Data in this exercise:
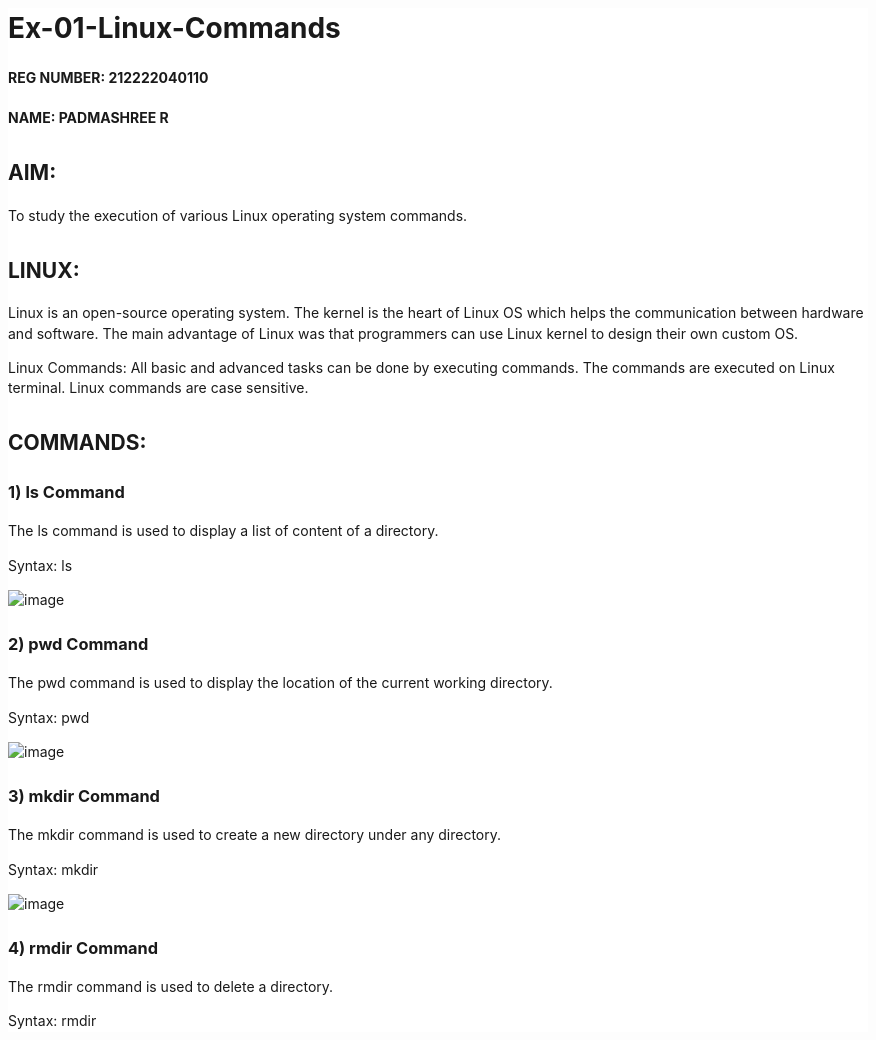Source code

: # Ex-01-Linux-Commands

#### REG NUMBER: 212222040110
#### NAME: PADMASHREE R

## AIM:

To study the execution of various Linux operating system commands.

## LINUX:

Linux is an open-source operating system. The kernel is the heart of Linux OS which helps the communication between hardware and software. The main advantage of Linux was that programmers can use Linux kernel to design their own custom OS.

Linux Commands:
All basic and advanced tasks can be done by executing commands. The commands are executed on Linux terminal. Linux commands are case sensitive.


## COMMANDS:

### 1)	ls Command

The ls command is used to display a list of content of a directory.

Syntax: ls

![image](https://github.com/danush564/Ex-01-Linux-Commands/assets/98585166/027c2c6b-532d-47f9-8172-0dac62f74f72)

### 2)	pwd Command

The pwd command is used to display the location of the current working directory.

Syntax: pwd

![image](https://github.com/danush564/Ex-01-Linux-Commands/assets/98585166/065a2b48-3988-4f46-8b34-d26572214186)

### 3)	mkdir Command

The mkdir command is used to create a new directory under any directory.

Syntax: mkdir <directory name>

![image](https://github.com/danush564/Ex-01-Linux-Commands/assets/98585166/859f108e-dec1-4f78-993d-b5488532893a)

### 4)	rmdir Command

The rmdir command is used to delete a directory.

Syntax: rmdir <directory name>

To do:
Find the word "assets" in the entries and show each line where it is found.

Task output:
![image](https://github.com/danush564/Ex-01-Linux-Commands/assets/98585166/027c2c6b-532d-47f9-8172-0dac62f74f72)
![image](https://github.com/danush564/Ex-01-Linux-Commands/assets/98585166/065a2b48-3988-4f46-8b34-d26572214186)
![image](https://github.com/danush564/Ex-01-Linux-Commands/assets/98585166/859f108e-dec1-4f78-993d-b5488532893a)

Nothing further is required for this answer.